Iba a contestar cuando Tempi rompió a reír. Y siguió riendo con unas sonoras y violentas carcajadas que lo dejaron sin aliento. Entonces yo también me eché a reír, en parte porque Tempi me contagiaba su risa, y en parte porque siempre la había considerado una historia extraña pero divertida.
Hespe adoptó una expresión peligrosa, como si temiera estar siendo el blanco de las bromas.
—No lo entiendo —dijo Dedan—. ¿Por qué...? —No terminó la frase.
—¿Volvieron a ponerle el trasero al chico? —preguntó Hespe.
—Eso no lo cuenta la historia —dije encogiendo los hombros.
Dedan gesticuló enérgicamente, con expresión de frustración.
—¿Qué sentido tiene?
—Yo creía que solo contábamos historias —dije con cara de inocente.
—¡Historias con un mínimo de coherencia! —dijo Dedan fulminándome con la mirada—. Historias con final. No historias en las que a un chico... —Sacudió la cabeza—. Esto es ridículo. Me voy a dormir. —Se fue a prepararse la cama. Hespe se levantó y se marchó también en otra dirección.
Sonreí, convencido de que ninguno de los dos volvería a insistir para que les contara más historias de las que yo quería contar.
Tempi también se levantó. Al pasar a mi lado, sonrió y me dio un abrazo. Un ciclo atrás, eso me habría sorprendido, pero ahora ya sabía que el contacto físico no era nada infrecuente entre los Adem.
Sin embargo, sí me sorprendió que me abrazara delante de los demás. Le devolví el abrazo lo mejor que pude, y noté que la risa todavía lo estremecía.
—Se le cayó el trasero —dijo en voz baja, y fue a acostarse.
Marten siguió a Tempi con la mirada; luego me lanzó a mí otra, larga y reflexiva.
—¿Dónde oíste esa historia? —me preguntó.
—Me la contó mi padre cuando era pequeño —contesté. Era la verdad.
—Una historia rara para contarle a un niño.
—Es que yo era un niño raro —dije—. Cuando me hice mayor, mi padre me confesó que se inventaba las historias para que me estuviera callado. Yo lo acribillaba a preguntas. No le daba tregua. Mi padre decía que la única forma de hacerme callar era plantearme algún acertijo.
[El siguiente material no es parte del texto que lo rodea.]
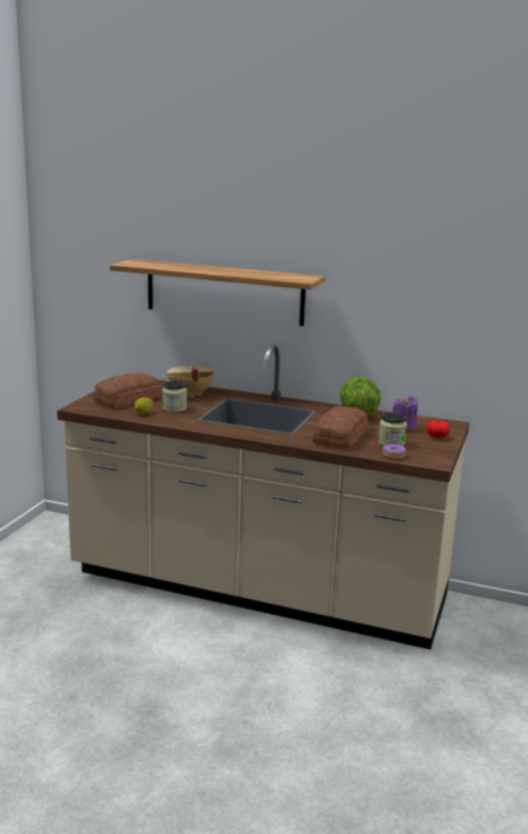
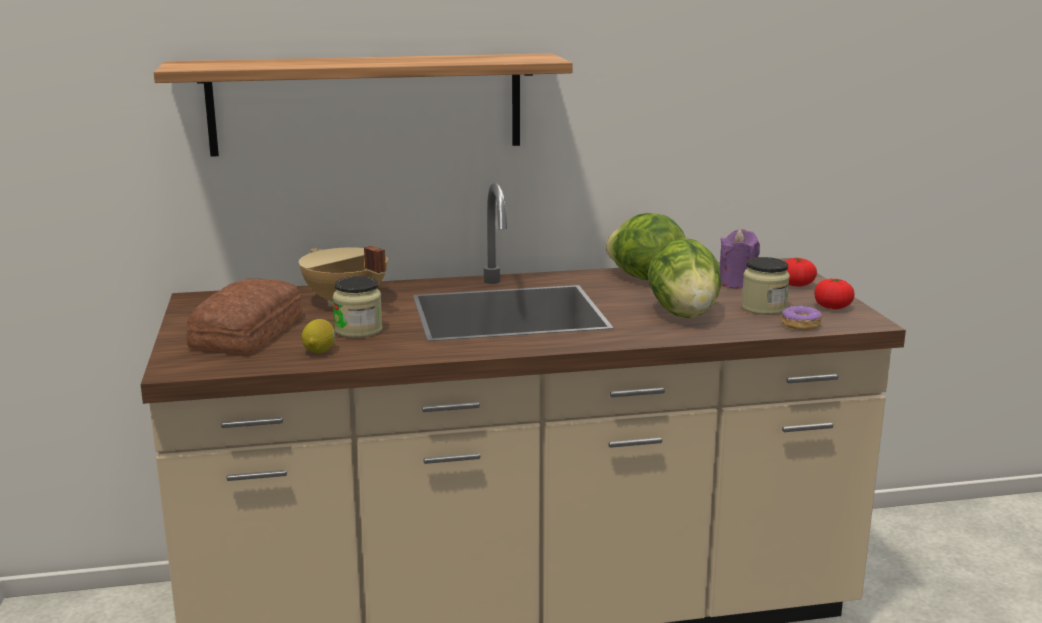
camera: 30 degrees left, 0 degrees up
bread [313,406,368,449] -> lettuce [648,238,721,318]
none -> tomato [814,279,855,309]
Pero yo siempre encontraba la solución, y mi padre se quedó sin acertijos.
Me encogí de hombros y empecé a prepararme la cama.
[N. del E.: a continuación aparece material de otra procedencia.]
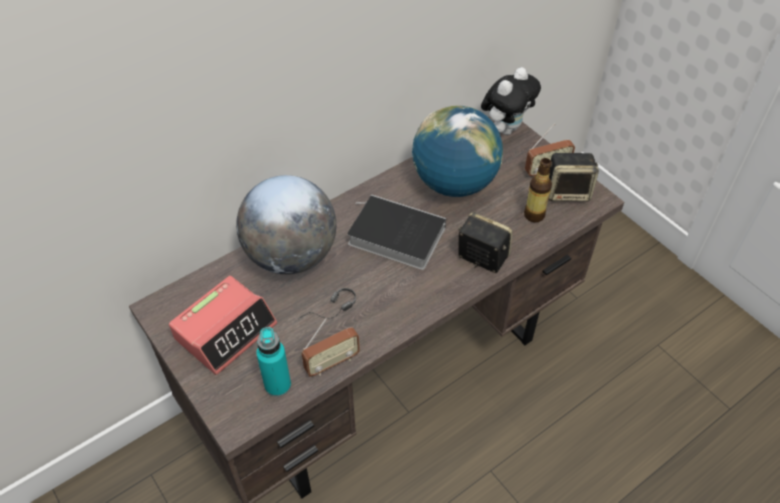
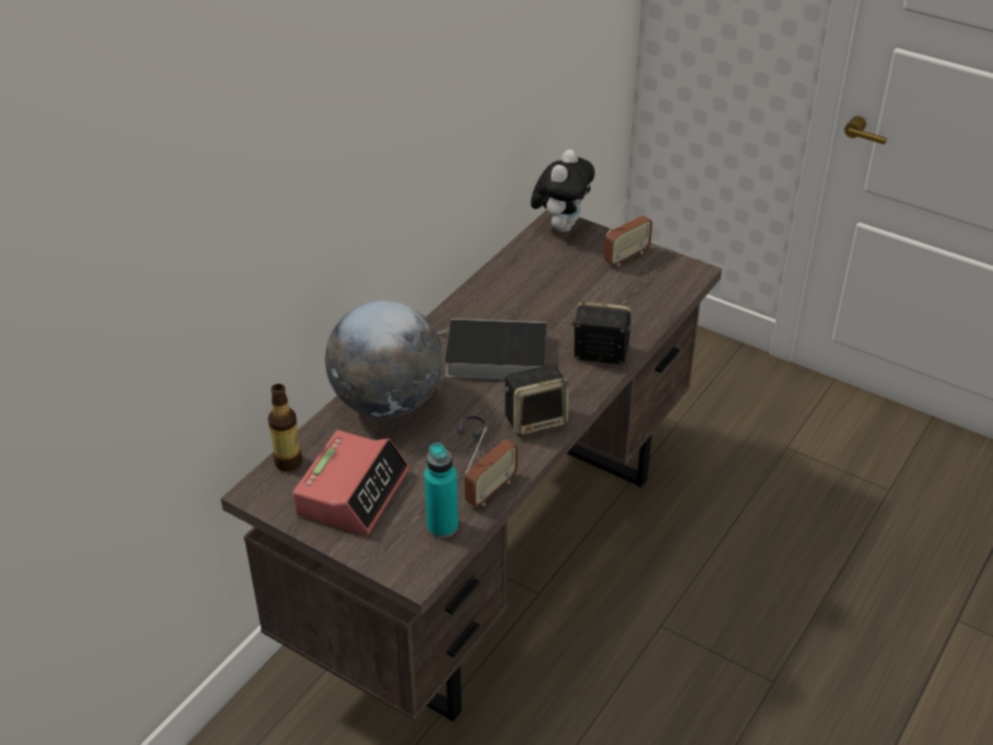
camera: 20 degrees left, 10 degrees down
globe [412,106,503,197] -> none
bottle [524,158,552,222] -> bottle moved to [268,384,302,471]
speaker [549,153,599,202] -> speaker moved to [504,364,569,436]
—Así que mi padre se inventaba historias que parecían acertijos y me preguntaba si entendía lo que significaban. —Sonreí con nostalgia—. Recuerdo que me pasé días y días pensando en aquel chico con el tornillo en el ombligo, tratando de averiguar qué sentido tenía la historia.
—Hacerle eso a un niño es una crueldad —dijo Marten frunciendo el entrecejo.
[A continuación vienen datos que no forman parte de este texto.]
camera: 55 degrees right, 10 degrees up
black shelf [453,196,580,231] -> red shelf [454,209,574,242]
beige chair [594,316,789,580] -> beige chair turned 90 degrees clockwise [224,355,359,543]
—¿Qué quieres decir? —pregunté, sorprendido.
—Engañarte para conseguir un poco de paz y tranquilidad. Eso está feo.
Me quedé descolocado.
—Mi padre no lo hacía con mala intención. A mí me gustaba. Así tenía algo en que pensar.
—Pero era absurdo. Era imposible.
—Absurdo no —objeté—. Las preguntas que no podemos contestar son las que más nos enseñan. Nos enseñan a pensar. Si le das a alguien una respuesta, lo único que obtiene es cierta información. Pero si le das una pregunta, él buscará sus propias respuestas.
Extendí mi manta en el suelo y doblé la raída capa del calderero para envolverme en ella.
—Así, cuando encuentre las respuestas, las valorará más. Cuanto más difícil es la pregunta, más difícil la búsqueda. Cuanto más difícil es la búsqueda, más aprendemos. 



Recuerda que todo hombre sabio teme tres cosas: la tormenta en el mar, la noche sin luna y la ira de un hombre amable.